Constant Acceleration formulae 2
SUVAT Equations
- \(s\) is displacement
- \(u\) is initial velocity
- \(v\) is final velocity
- \(a\) is acceleration
- \(t\) is time
Equations
\[s=t(\frac{v+u}{2})$$
$$v=u+at$$
$$v^2=u^2+2as$$
$$s=ut+\frac{1}{2}at^2$$
$$s=vt-\frac{1}{2}at^2\]
Example 8
A particle is moving in a straight horizontal line with constant deceleration 4 m s-2. At time t = 0 the particle passes through a point O with speed 13 m/s travelling towards a point A, where OA = 20m.
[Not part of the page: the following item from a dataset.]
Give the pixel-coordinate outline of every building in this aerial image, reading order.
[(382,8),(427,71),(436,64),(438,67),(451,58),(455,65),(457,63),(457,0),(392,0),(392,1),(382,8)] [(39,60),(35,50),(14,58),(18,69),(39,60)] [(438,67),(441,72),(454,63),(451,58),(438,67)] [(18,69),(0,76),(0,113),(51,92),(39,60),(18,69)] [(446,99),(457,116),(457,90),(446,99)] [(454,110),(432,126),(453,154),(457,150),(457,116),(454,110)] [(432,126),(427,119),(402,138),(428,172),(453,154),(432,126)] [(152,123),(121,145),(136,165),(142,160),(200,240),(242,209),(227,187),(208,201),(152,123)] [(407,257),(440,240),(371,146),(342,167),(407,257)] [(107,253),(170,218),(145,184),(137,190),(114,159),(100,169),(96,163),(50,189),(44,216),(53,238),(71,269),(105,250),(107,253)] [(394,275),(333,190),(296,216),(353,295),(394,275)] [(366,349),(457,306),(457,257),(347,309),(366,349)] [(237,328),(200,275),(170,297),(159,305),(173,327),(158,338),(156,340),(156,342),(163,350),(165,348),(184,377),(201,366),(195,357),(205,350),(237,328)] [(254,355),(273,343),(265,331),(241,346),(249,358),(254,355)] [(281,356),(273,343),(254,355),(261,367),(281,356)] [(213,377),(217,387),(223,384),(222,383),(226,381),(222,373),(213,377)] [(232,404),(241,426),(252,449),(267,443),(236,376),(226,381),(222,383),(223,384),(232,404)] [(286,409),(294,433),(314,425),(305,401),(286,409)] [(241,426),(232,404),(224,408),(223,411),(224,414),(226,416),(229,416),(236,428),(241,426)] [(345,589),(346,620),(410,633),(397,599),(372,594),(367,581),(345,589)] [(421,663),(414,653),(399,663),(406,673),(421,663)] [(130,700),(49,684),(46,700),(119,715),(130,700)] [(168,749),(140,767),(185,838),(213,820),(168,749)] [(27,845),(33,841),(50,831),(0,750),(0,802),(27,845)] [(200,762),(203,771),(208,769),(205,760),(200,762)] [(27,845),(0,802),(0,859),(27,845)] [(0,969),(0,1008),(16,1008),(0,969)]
Find:
a) the times when the particle passes through A
b) the value of t when the particle returns to O.
a)
- \(u=13\)
- \(s=20\)
- \(a=-4\)
- \(t=?\)
- \(s=ut+\frac{1}{2}at^2\)
- \(20=13t-\frac{1}{2}\times 4t^2\)
- \(= 13t-2t^2\)
- \(2t^2-13t+20=0\)
- \(t=\frac{5}{2}\) or \(t=4\)
b)
- Finding when \(s=0\)
- \(s=0\)
- \(u=13\)
- \(a=-4\)
- \(t=?\)
- \(s=ut+\frac{1}{2}at^2\)
- \(0=13t-2t^2\)
- \(0=t(13-2t)\)
- So \(t=0\) and \(t=\frac{13}{2}\)
- So the particle passes back through \(O\) after \(6.5\) seconds.